== Ausgangstext ==

-=-=-=-=-

"Assad-Regime" soll für fast alle von 336 angeblichen Chemiewaffenangriffen verantwortlich sein

Duma und der Gaskanister im Bett. Screenshot

Der vom Auswärtigen Amt geföderte Bericht des Global Public Policy Institute ist deutlich einseitig und kann als Propaganda oder Beeinflussung verstanden werden

Der folgende Beitrag ist vor 2021 erschienen. Unsere Redaktion hat seither ein neues Leitbild und redaktionelle Standards. Weitere Informationen finden Sie hier.

Eine vom deutschen Außenministerium und von der Robert Bosch Stiftung geförderter Bericht des Global Public Policy Institute (Berlin) über den Einsatz von Chemiewaffen in Syrien kommt zu dem Ergebnis, dass es im Verlauf des Krieges, den man wegen der Vielzahl der ausländischen Truppen, Milizen und Kämpfer nicht Bürgerkrieg nennen kann, nachweisbar 336 Angriffe mit Chemiewaffen gegeben habe, 162 hätten nicht bestätigt werden können. Davon müsse man fast alle, nämlich 98 Prozent, dem "Assad Regime" zurechnen, nur zwei Prozent seien vom IS ausgeführt worden, die übrigen Dschihadisten- und Rebellengruppen wie HTS oder Ahrar al-Sham werden hingegen von jedem Verdacht freigesprochen.

Die Liste am Ende des Berichts ist freilich ein Witz. Es werden angebliche Angriffe aufgelistet, ohne die Quellen zu nennen, die unabhängig oder hoch zuverlässig sind und bestätigen würden, dass es sich um Chemiewaffenangriffe - auch mit unbekannten Substanzen - handelte und dass das Assad-Regime dafür verantwortlich ist. Wer will, glaubt also den Behauptungen der Autoren des GPPI.

-=-=-=-=-

== Verfügbare Daten ==
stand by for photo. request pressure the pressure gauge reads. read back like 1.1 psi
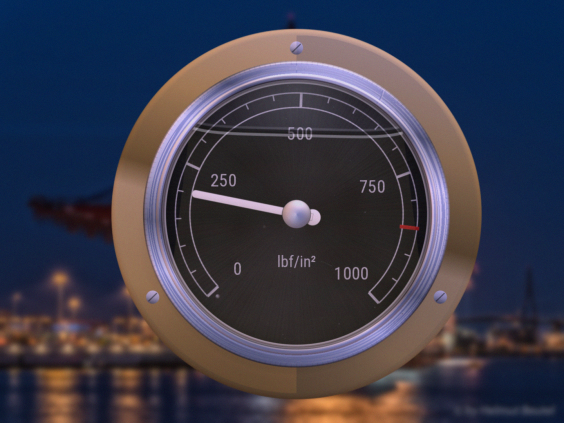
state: 200 psi
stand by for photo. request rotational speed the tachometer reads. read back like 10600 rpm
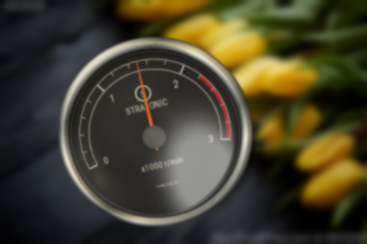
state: 1500 rpm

-=-=-=-=-

== Aufgabenstellung ==
Übertrage den Satz „Wer will, glaubt also den Behauptungen der Autoren des GPPI.“ aus dem Ausgangstext ins Englische.

== Ergebnis ==
So anyone who wants to can believe the claims made by the GPPI's authors.